DEV Community

Cover image for Where Does My Code Run? - Compilers, Interpreters, Transpilers and Virtual Machines
Alex Merced
Alex Merced

Posted on

Where Does My Code Run? - Compilers, Interpreters, Transpilers and Virtual Machines

Machine Code

Bottom Line, all code will at some point become machine code. Machine Code (This the matrix movies) is the only code a machine understands, anything other than Machine Code is an abstraction.

  • Abstraction: An implementation that makes working with something more complicated, simpler.

Machine Code changes based on the processor and other aspects of the computer architecture. The operating system is designed to help abstract the architecture and give you a uniform platform to use a computer from multiple architectures and differing hardware (Intel, AMD, ARM).

** The Top Operating Systems **

  • Windows
  • Linux (Unix Based)
  • MacOS (Unix Based)

Every piece of hardware needs drivers to be useable within an operating system.

Drivers: Software that allows an operating system to know how to use different hardware like webcams, printers, etc.

At the end of the day... it all becomes machine code.

High level vs Low-Level languages

  • ** Low-Level Programming Languages:** These are languages that closer to Machine Code, these are usually compiled languages like C and C++. These languages often have fewer built-in data structures and lean more heavily on manual memory management. Rust is a newer language aiming to provide a modern low-level language. The benefit of a lower-level language they will be faster since there is more granular control, but with the downside that it requires a lot more programming to do simple tasks.

  • Higher Level Programming Languages: These are languages that abstract many of the complexities such as creating data structures and managing memory. Languages like Python, Javascript, Ruby, PHP, and many more fall into this category with many data structures available and easily manipulated out of the box and memory management automated via a garbage collector.

Compiled vs Interpreted

  • Compiled: Languages like C, C++, Rust, GO, OCAML, and more are compiled to native code (machine code), then the compiled executable is run. Since those who are executing the compiled code don't have to wait for the translation of the code to machine language, the end program runs faster. Although, since the compiler needs code to be explicit as possible (Static Typing) to help understand how to construct the program, these languages often require typing.

TYPING: The Practice of explicitly stating what type of data variables will hold, functions will take as parameter and functions will return. Static typing requires the prior declaration of data types of these values, dynamic typing will imply the data type once a value has been stored.

  • Interpreted: An interpreted language is translated into machine code and immediately executed. Python, Ruby, and Javascript when used as a scripting language are interpreted. You run a python file, the python interpreter translates the code to native code then runs the code. The benefits are you don't have to recompile for different operating systems, long as you have the interpreter on your machine. The cost is translating the code on every execution can have hits to speed for larger applications.

Transpilation

Transpilation is when instead of compiling code to native code, you are compiling the code into a different language which may then be interpreted or compiled into machine code.
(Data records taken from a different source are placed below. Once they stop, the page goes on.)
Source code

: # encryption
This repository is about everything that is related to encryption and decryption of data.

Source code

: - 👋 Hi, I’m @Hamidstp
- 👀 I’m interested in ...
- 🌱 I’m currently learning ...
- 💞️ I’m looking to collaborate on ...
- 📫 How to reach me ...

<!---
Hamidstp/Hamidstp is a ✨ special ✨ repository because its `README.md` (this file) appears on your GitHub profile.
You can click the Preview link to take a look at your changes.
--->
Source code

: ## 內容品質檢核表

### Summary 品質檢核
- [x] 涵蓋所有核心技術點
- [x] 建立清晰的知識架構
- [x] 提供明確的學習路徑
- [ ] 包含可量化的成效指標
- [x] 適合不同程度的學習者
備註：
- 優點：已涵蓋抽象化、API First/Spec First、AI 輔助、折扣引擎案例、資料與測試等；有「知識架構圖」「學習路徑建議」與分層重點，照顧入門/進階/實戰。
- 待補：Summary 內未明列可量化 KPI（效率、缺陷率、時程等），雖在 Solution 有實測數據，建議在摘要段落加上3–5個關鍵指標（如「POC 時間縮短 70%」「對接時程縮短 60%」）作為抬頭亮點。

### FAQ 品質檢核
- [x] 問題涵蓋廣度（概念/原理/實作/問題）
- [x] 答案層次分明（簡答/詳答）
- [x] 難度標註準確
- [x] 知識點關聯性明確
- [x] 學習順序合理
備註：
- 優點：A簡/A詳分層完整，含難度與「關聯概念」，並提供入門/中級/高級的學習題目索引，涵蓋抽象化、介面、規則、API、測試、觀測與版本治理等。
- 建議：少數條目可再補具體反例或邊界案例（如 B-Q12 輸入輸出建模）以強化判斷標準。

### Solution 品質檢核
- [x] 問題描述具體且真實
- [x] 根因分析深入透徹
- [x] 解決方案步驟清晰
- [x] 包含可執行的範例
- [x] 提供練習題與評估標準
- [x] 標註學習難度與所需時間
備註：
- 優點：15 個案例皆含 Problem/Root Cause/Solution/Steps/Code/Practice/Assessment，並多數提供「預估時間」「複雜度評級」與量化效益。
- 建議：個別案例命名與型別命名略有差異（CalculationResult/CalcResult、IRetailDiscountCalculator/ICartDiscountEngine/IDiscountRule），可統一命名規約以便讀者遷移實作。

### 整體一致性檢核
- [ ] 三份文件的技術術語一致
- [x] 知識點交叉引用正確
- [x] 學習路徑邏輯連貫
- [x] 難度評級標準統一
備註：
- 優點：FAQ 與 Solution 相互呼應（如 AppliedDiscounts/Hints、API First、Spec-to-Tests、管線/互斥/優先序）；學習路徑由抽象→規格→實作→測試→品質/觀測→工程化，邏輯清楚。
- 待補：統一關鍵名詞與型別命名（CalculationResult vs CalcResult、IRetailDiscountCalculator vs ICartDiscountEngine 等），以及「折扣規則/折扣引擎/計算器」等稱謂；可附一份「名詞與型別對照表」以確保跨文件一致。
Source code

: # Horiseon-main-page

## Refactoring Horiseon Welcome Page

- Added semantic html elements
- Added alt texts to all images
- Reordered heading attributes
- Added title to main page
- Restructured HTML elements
Probably the most well known transpiled language is Typescript. Typescript is transpiled into javascript which is then interpreted by the browser, node or deno. Since javascript has been the only language web browsers understand (until the very recent introduction of Web Assembly), many have created languages that transpile to javascript like ReScript and CoffeeScript.

Virtual Machines

The most well-known language to take this approach is Java with its Java Virtual Machine (JVM). The idea is to create a virtual computer that can run on any hardware. Code is compiled into a format that the virtual computer can read (Java bytecode). So you can write a codebase, and compile it once and have it run anywhere cause it runs in the virtual machine. So you get the speed of compilation without the need to recompile it multiple times. Signified in Javas famous slogan, "Write Once, Run Anywhere"

Since Java many existing and new languages got Java Bytecode compilers such as Clojure, Groovy, Haxe, Scheme, Scala, Kotlin, Ballerina and many more.

The Java Virtual Machine isn't the only player in town:

  • The Graal VM
  • The Erlang VM
  • LLVM

All have their own suite of languages that compile to their bytecode.

Bottom Line

All code becomes machine code at the end of the day but it may travel between several layers of abstraction to get there. With the growing speed of computers, the cost of these abstractions are less and less of a concern but still important to understand.